Many public figures participated in the celebration on the terrace of the City Assembly, among which were Olivera Katarina, Obren Joksimović, Rambo Amadeus, Danica Maksimović, Sergej Trifunović, Nebojša Glogovac …

That same night, the opposition representative Milan St. Protic was elected mayor of Belgrade.

Twenty years before:
Corax October 6, 2000

Bojan Bosiljcic, editor of the Cultural Editorial Committee of RTS, announced shortly after 9:00 p.m. on the First Program of Serbian Radio and Television that this house would begin broadcasting according to professional standards, apologizing in advance for possible improvisations and announcing the speech of the winner of the presidential elections in FR Yugoslavia Vojislav Kostunica.

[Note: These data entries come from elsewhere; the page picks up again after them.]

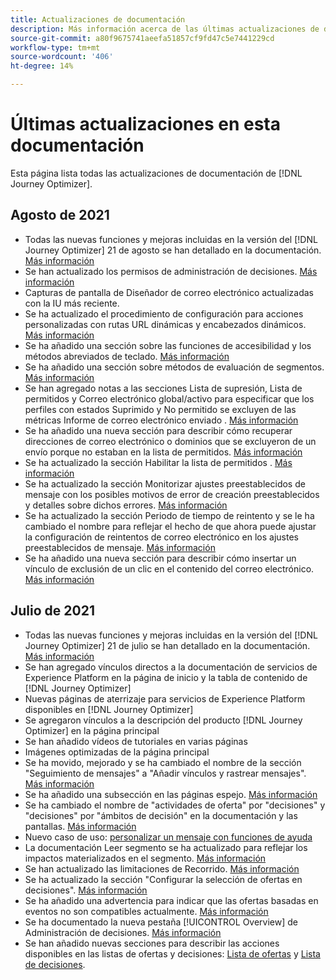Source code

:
 ```yaml
---
title: Actualizaciones de documentación
description: Más información acerca de las últimas actualizaciones de documentación
source-git-commit: a80f9675741aeefa51857cf9fd47c5e7441229cd
workflow-type: tm+mt
source-wordcount: '406'
ht-degree: 14%

---
```



# Últimas actualizaciones en esta documentación

Esta página lista todas las actualizaciones de documentación de [!DNL Journey Optimizer].

## Agosto de 2021

* Todas las nuevas funciones y mejoras incluidas en la versión del [!DNL Journey Optimizer] 21 de agosto se han detallado en la documentación. [Más información](release-notes.md)
* Se han actualizado los permisos de administración de decisiones. [Más información](administration/ootb-product-profiles.md)
* Capturas de pantalla de Diseñador de correo electrónico actualizadas con la IU más reciente.
* Se ha actualizado el procedimiento de configuración para acciones personalizadas con rutas URL dinámicas y encabezados dinámicos. [Más información](action/about-custom-action-configuration.md#url-configuration)
* Se ha añadido una sección sobre las funciones de accesibilidad y los métodos abreviados de teclado. [Más información](user-interface.md#accessibility)
* Se ha añadido una sección sobre métodos de evaluación de segmentos. [Más información](segment/about-segments.md#evaluation-method-in-journey-optimizer)
* Se han agregado notas a las secciones Lista de supresión, Lista de permitidos y Correo electrónico global/activo para especificar que los perfiles con estados Suprimido y No permitido se excluyen de las métricas Informe de correo electrónico enviado . [Más información](reports/email-global-report.md)
* Se ha añadido una nueva sección para describir cómo recuperar direcciones de correo electrónico o dominios que se excluyeron de un envío porque no estaban en la lista de permitidos. [Más información](allow-list.md#reporting)
* Se ha actualizado la sección Habilitar la lista de permitidos . [Más información](allow-list.md#enable-allow-list)
* Se ha actualizado la sección Monitorizar ajustes preestablecidos de mensaje con los posibles motivos de error de creación preestablecidos y detalles sobre dichos errores. [Más información](configuration/message-presets.md#monitor-message-presets)
* Se ha actualizado la sección Periodo de tiempo de reintento y se le ha cambiado el nombre para reflejar el hecho de que ahora puede ajustar la configuración de reintentos de correo electrónico en los ajustes preestablecidos de mensaje. [Más información](configuration/retries.md#retry-duration)
* Se ha añadido una nueva sección para describir cómo insertar un vínculo de exclusión de un clic en el contenido del correo electrónico. [Más información](message-tracking.md#one-click-opt-out-link)
<!--* Added a section to describe how to manually add email addresses and domains to the suppression list. [Read more](configuration/manage-suppression-list.md#add-addresses-and-domains)-->


## Julio de 2021

* Todas las nuevas funciones y mejoras incluidas en la versión del [!DNL Journey Optimizer] 21 de julio se han detallado en la documentación. [Más información](release-notes.md)
* Se han agregado vínculos directos a la documentación de servicios de Experience Platform en la página de inicio y la tabla de contenido de [!DNL Journey Optimizer]
* Nuevas páginas de aterrizaje para servicios de Experience Platform disponibles en [!DNL Journey Optimizer]
* Se agregaron vínculos a la descripción del producto [!DNL Journey Optimizer] en la página principal
* Se han añadido vídeos de tutoriales en varias páginas
* Imágenes optimizadas de la página principal
* Se ha movido, mejorado y se ha cambiado el nombre de la sección &quot;Seguimiento de mensajes&quot; a &quot;Añadir vínculos y rastrear mensajes&quot;. [Más información](message-tracking.md)
* Se ha añadido una subsección en las páginas espejo. [Más información](message-tracking.md#mirror-page)
* Se ha cambiado el nombre de &quot;actividades de oferta&quot; por &quot;decisiones&quot; y &quot;decisiones&quot; por &quot;ámbitos de decisión&quot; en la documentación y las pantallas. [Más información](offers/get-started/starting-offer-decisioning.md)
* Nuevo caso de uso: [personalizar un mensaje con funciones de ayuda](personalization/personalization-use-case-helper-functions.md)
* La documentación Leer segmento se ha actualizado para reflejar los impactos materializados en el segmento. [Más información](building-journeys/read-segment.md)
* Se han actualizado las limitaciones de Recorrido. [Más información](building-journeys/limitations.md)
* Se ha actualizado la sección &quot;Configurar la selección de ofertas en decisiones&quot;. [Más información](offers/offer-activities/configure-offer-selection.md)
* Se ha añadido una advertencia para indicar que las ofertas basadas en eventos no son compatibles actualmente. [Más información](offers/offer-library/creating-personalized-offers.md#eligibility)
* Se ha documentado la nueva pestaña [!UICONTROL Overview] de Administración de decisiones. [Más información](offers/get-started/user-interface.md#overview)
* Se han añadido nuevas secciones para describir las acciones disponibles en las listas de ofertas y decisiones: [Lista de ofertas](offers/offer-library/creating-personalized-offers.md#offer-list) y [Lista de decisiones](offers/offer-activities/create-offer-activities.md#decision-list).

Bosiljcic read the proclamation signed, as he put it, by “Belgrade Television professionals”.

Belgrade televisions Palma, Pink and Košava stopped broadcasting the regular program around 7 pm, Danas wrote a day later.

In this issue of our newspaper, the day after the protest, the text of the journalist’s author and later RTS editor-in-chief Aleksandar Tijanić was published.

“Milosevic enters the final political development in the same way that he entered politics: with the mentality of a child who was not invited to a birthday party by someone in the class. “He perceives the outcome of these elections as the absence of an invitation to the celebration, as a definitive and insulting Serbian assessment of his courage and not of his politics,” Tijanic wrote.

The complete digital archive of the list from 1997 to today will soon be available on the Danas website.

The content was supported by the Embassy of the United States within the project “Digitization of Danas Archives”. The opinions expressed in the text are those of the authors and do not necessarily reflect the views of the United States government.